TEXTO EXTRAÍDO:

◆ ◆ ◆ ◆

Hasta hoy día permanece incuestionado el rol y necesario uso de la fuerza pública para asegurar la estabilidad y bienestar común dentro de cualquier régimen democrático, tal y como lo disponía el documento aprobado por la Asamblea Nacional Francesa en 1789. Sin embargo, la naturaleza, características y funciones que dicha fuerza pública y militar presenta para lograr sus objetivos ha sufrido, desde el siglo XIX, mutaciones disímbolas al interior de cada Estado que, a pesar de la varianza, sí conforman tendencias que se explican a continuación.

◆ ◆ ◆ ◆

MATERIAL EXTRAÍDO:
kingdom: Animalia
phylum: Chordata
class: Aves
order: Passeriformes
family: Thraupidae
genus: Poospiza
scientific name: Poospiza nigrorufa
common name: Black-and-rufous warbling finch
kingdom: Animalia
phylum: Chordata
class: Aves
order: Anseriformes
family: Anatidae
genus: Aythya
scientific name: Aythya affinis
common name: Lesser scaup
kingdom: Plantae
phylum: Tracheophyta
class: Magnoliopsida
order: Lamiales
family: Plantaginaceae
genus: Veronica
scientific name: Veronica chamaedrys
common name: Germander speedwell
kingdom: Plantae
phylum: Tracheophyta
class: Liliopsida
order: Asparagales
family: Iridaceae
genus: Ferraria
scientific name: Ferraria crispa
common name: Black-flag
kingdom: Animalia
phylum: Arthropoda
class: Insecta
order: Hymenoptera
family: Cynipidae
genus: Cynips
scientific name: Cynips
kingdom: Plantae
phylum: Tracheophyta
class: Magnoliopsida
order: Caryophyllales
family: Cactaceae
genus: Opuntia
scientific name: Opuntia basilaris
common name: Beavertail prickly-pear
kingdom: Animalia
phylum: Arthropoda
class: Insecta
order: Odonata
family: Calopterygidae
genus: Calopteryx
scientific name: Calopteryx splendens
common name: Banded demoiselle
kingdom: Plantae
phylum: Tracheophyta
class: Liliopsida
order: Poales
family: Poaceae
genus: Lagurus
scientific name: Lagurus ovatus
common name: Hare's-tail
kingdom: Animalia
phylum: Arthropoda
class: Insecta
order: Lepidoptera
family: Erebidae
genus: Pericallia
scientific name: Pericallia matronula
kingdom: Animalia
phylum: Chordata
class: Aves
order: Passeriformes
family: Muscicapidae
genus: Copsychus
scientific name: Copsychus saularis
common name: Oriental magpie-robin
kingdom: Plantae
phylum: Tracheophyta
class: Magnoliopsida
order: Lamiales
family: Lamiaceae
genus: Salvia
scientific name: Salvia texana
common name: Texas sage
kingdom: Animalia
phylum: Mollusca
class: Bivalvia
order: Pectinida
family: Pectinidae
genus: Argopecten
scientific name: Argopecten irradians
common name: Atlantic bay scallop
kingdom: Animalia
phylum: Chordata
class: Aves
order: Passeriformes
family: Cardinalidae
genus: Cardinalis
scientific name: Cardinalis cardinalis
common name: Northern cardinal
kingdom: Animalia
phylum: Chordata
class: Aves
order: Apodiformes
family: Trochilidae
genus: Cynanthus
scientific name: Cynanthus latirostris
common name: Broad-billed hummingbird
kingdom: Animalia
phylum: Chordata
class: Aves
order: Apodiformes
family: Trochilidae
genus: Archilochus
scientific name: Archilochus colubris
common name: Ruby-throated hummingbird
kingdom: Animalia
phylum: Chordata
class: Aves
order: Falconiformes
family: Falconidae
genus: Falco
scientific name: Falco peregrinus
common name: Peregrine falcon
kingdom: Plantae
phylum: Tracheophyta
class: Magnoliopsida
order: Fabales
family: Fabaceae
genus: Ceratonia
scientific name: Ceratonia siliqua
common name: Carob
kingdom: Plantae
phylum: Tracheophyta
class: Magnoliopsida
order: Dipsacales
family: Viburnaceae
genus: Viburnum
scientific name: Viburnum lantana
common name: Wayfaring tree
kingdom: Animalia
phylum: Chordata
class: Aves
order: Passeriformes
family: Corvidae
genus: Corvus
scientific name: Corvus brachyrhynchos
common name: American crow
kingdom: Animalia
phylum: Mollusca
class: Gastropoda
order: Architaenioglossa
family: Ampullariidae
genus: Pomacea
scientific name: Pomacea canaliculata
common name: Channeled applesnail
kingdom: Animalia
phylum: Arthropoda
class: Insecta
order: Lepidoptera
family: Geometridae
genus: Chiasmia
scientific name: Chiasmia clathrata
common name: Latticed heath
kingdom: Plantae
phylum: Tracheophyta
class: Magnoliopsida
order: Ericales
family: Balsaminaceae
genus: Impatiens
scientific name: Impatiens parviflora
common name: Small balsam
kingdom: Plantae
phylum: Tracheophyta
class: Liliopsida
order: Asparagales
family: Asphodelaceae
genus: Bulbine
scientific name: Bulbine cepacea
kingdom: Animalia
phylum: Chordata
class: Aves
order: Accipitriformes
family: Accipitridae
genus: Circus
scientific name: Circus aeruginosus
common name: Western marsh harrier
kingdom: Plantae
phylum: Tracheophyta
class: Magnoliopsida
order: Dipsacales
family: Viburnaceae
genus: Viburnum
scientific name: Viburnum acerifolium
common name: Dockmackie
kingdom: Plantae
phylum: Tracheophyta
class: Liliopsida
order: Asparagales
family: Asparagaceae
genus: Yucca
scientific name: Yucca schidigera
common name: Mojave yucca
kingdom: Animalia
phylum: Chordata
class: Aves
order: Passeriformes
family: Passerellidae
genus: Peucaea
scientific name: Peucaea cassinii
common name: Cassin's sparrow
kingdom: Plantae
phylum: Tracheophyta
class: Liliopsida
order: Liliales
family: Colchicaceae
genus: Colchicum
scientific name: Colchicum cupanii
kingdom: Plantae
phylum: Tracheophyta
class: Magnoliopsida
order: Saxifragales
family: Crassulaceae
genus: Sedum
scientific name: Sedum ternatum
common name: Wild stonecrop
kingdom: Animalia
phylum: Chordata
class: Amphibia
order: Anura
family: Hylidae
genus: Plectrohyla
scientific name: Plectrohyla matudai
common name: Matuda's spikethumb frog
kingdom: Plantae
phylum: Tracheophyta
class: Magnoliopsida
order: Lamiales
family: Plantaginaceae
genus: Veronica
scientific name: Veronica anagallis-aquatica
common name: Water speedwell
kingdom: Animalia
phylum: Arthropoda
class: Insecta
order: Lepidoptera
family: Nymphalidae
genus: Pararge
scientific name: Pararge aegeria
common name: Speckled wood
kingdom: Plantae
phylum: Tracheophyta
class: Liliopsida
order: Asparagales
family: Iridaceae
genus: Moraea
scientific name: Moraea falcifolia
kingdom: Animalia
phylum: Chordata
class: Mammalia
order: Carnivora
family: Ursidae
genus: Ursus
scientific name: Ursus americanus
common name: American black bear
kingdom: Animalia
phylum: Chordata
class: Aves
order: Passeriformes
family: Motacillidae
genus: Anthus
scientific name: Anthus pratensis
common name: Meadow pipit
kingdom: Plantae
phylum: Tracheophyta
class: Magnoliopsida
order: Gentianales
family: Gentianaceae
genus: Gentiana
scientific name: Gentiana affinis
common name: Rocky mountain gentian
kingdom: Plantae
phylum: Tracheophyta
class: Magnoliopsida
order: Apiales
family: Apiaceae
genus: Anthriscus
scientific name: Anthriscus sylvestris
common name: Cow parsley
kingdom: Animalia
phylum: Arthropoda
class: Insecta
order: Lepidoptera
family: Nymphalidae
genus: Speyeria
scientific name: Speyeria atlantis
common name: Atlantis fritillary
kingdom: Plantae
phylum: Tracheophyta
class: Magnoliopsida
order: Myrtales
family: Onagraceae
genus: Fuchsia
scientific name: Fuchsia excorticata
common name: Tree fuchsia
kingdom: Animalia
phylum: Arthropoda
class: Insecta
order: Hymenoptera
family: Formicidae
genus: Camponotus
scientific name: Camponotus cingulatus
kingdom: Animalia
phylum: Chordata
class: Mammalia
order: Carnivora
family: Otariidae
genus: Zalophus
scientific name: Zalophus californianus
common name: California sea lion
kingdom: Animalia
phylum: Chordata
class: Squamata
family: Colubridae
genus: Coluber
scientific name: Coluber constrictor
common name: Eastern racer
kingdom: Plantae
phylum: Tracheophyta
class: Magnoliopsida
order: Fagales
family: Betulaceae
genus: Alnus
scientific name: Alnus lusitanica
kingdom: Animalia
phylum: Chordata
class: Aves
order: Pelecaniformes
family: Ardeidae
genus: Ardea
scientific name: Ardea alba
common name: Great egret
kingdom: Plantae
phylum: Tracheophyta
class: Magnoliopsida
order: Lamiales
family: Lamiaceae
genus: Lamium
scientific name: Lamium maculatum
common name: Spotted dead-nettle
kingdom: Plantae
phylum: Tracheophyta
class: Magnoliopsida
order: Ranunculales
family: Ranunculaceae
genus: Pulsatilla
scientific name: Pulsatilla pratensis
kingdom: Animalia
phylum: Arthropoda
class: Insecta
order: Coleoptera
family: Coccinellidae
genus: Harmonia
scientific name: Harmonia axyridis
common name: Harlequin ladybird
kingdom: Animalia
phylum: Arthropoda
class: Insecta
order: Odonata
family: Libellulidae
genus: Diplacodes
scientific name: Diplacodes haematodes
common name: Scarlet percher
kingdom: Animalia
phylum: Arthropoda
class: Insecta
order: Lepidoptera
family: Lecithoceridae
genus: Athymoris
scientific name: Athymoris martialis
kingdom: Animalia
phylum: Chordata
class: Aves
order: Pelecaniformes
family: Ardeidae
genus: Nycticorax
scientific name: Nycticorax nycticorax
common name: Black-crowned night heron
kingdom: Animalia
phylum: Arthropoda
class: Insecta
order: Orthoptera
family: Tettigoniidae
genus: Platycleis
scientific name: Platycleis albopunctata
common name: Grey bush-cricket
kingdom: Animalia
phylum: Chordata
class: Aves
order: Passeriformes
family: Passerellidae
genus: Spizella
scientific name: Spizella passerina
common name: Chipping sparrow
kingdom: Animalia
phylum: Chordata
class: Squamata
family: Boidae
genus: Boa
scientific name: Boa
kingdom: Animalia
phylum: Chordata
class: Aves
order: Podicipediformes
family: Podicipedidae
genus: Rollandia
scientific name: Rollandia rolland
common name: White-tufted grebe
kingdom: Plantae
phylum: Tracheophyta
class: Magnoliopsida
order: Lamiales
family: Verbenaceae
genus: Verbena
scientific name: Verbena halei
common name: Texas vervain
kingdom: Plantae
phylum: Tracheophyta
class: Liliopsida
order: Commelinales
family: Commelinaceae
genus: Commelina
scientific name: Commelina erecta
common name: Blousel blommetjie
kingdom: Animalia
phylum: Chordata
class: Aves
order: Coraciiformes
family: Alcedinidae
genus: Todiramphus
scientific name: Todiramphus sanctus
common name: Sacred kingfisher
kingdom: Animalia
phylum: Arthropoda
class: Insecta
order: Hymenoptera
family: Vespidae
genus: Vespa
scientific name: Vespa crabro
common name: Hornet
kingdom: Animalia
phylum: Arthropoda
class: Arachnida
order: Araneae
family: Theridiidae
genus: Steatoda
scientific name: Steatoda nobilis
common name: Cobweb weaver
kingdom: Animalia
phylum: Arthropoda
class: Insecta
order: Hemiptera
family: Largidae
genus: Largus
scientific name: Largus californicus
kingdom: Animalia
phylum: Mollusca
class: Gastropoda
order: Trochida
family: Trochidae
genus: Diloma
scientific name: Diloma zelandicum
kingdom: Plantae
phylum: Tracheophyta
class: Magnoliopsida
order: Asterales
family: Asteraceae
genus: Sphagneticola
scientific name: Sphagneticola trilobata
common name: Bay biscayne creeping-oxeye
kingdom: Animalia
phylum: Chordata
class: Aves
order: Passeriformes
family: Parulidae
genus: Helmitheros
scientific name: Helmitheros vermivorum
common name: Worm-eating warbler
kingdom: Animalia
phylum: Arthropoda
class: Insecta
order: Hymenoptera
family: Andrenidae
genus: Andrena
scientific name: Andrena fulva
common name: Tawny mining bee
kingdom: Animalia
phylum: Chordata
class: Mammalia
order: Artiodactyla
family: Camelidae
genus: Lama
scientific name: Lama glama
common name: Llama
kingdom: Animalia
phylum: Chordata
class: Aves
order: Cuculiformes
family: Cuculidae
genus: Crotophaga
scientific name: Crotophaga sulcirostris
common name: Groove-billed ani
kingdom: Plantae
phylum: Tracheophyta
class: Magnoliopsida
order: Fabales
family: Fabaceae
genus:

◆ ◆ ◆ ◆

ENUNCIADO A:
Según el texto extraído sobre la fuerza pública, ¿qué institución aprobó en 1789 el documento que disponía su uso?
ENUNCIADO B:
Prosigue el texto sobre la fuerza pública en los regímenes democráticos a partir de su última oración.

RESULTADO FINAL A:
La Asamblea Nacional Francesa.

RESULTADO FINAL B:
En un primer momento, cuando recién surgieron los Estados modernos, la obligación de garantizar los bienes y la vida de la ciudadanía requería, simultáneamente, proteger la soberanía, el régimen político y la integridad territorial de dicho Estado respecto de amenazas internas y externas. Es así como surgen prácticas de lo que, hasta mediados del siglo XX, comenzó a recibir la etiqueta de “seguridad nacional”, entendida como la necesidad de “mantener la supervivencia del Estado-nación a través del uso del poder económico, militar y político junto con el ejercicio de la diplomacia” (Akpeninor, 2013, p. x). Pero, a finales de la década de 1990 surgió un nuevo “apellido” de la seguridad, capaz de reflejar las amenazas a los procesos de la globalización e interdependencia internacional, por un lado, y pertinente para reconocer, por otro lado, a los nuevos actores no estatales en su calidad de agentes de la gobernanza de los riesgos a nivel mundial y proveedores de seguridad, tal es el caso de los organismos multilaterales, instancias regionales, corporaciones, entre otros. Es así como, en esta coyuntura, surge la categoría de “seguridad internacional” (Chabat, 2019).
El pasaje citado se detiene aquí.